Il piccolo Jack vive
dalla nascita in una piccola stanza con sua madre Joy e quello è tutto il suo
mondo, il ristretto luogo in cui può spaziare solo grazie alla forza della
fantasia tipica dell’infanzia. Un letto, un lavandino, un televisore, un
lucernario sul soffitto e l’armadio in cui si nasconde quando, la notte, arriva
“old” Nick per dormire con sua madre. Ma quando Jack compie cinque anni, Joy
gli svela un terribile segreto: esiste un altro mondo, immenso, promettente e
misterioso, al di fuori della “stanza” ed il piccolo dovrà trovare la forza per
aiutarla a liberarsi da Nick, un maniaco psicopatico che ha rapito la ragazza
sette anni prima, costringendola a vivere, come sua prigioniera, in un capanno
appositamente attrezzato per la loro nefasta “cattività”. Dal romanzo "Stanza, letto, armadio, specchio"
di Emma Donoghue, Abrahamson ha tratto questo cupo e potente dramma psicologico
dai toni oscuri, diviso in due parti profondamente diverse e con il climax emotivo assestato nel mezzo.
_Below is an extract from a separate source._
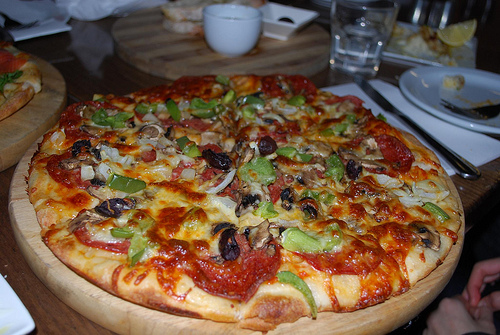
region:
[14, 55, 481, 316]
a delicious looking pizza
Nella prima tranche, straordinaria,
viviamo la rigida quotidianità dei due malcapitati attraverso lo sguardo
infantile del piccolo Jack, cresciuto da Joy in un mondo di illusioni per
essere protetto dalla terribile situazione. La forza di quello sguardo è quella
della vita che sboccia, vigorosa e incontenibile, capace di trovare il buono
anche nelle situazioni più tragiche ed oscure, capace di volare in alto anche
in presenza di una gravosa zavorra, capace di tramutare lo squallore in magia,
abbattendo tutte le barriere limitanti. Grazie all’eccellente recitazione dei
due protagonisti (una intensa Brie Larson ed il sorprendente Jacob Tremblay)
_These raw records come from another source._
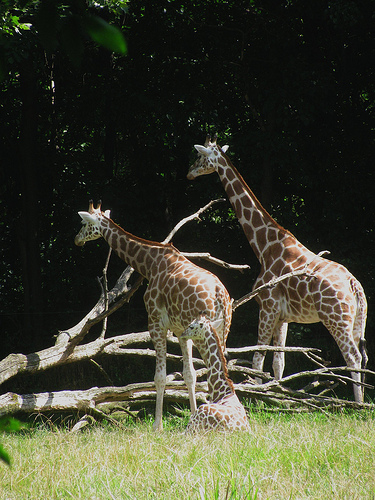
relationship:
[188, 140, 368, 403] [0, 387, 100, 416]
giraffe standing by tree trunk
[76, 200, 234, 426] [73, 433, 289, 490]
giraffe sitting in grass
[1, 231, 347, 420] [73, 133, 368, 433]
logs near giraffes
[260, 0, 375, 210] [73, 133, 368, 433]
tree behind giraffes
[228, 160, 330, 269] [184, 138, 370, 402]
brown mane on giraffe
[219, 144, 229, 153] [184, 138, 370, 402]
ear on giraffe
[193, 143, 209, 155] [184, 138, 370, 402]
ear on giraffe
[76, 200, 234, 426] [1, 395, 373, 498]
giraffe in field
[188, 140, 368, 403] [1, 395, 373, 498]
giraffe in field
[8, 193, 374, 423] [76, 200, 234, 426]
tree near giraffe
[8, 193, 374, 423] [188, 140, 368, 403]
tree near giraffe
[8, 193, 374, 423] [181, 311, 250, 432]
tree near giraffe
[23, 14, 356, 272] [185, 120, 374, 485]
green leaves behind giraffes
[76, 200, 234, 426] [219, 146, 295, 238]
giraffe has brown mane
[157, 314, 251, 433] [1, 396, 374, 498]
giraffe in grass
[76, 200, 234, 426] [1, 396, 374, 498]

questo segmento dell’opera ci regala una miriade di emozioni sincere, con un
costante crescendo della suspense nella preparazione del piano di fuga, che
troverà il vertice del patos esattamente a metà film. Da lì in poi la pellicola
diventa un’altra cosa, passando radicalmente dal thriller emozionale ad un
dramma interiore sfumato e sottile, che riflette sulla difficoltà dei rapporti
umani, sulla possibilità di poter avere una vita normale dopo un trauma così
profondo e sul relativismo del giudizio umano: il mondo esterno, apparentemente
allettante, potrebbe rivelarsi solo una prigione più grande in assenza delle
giuste condizioni di benessere psicologico nelle relazioni con gli altri. In
questo secondo segmento, più pretenzioso, più sofferto e, tutto sommato, meno
interessante perché più canonico, la brusca virata narrativa mantiene
inalterato il tono stilistico e si cristallizza in un complemento speculare del
primo, che resta però assai più ricco di invenzioni e ben più coinvolgente. Ma
anche qui assistiamo, ammirati, ad un magistrale gioco a due (tra una madre e
suo figlio) di altissimo spessore recitativo, sempre misurato ed equilibrato,
ben attento a non scivolare mai nelle tentazioni del sentimentalismo
effettistico. Il risultato complessivo è un film di pregevole fattura,
interessante, intelligente e sopra la media rispetto agli standard del cinema
americano contemporaneo. Ulteriore riprova che i risultati più alti della
produzione a stelle e strisce arrivano quasi sempre dai progetti “minori”, più
intimi, più sensibili e più attenti alla densità del contenuto che alla
spettacolarità della forma. E’ stato candidato, come outsider, agli Oscar 2016
per il miglior film, regia, attrice e sceneggiatura non originale (ad opera
dell’autrice del romanzo ispiratore, Emma Donoghue).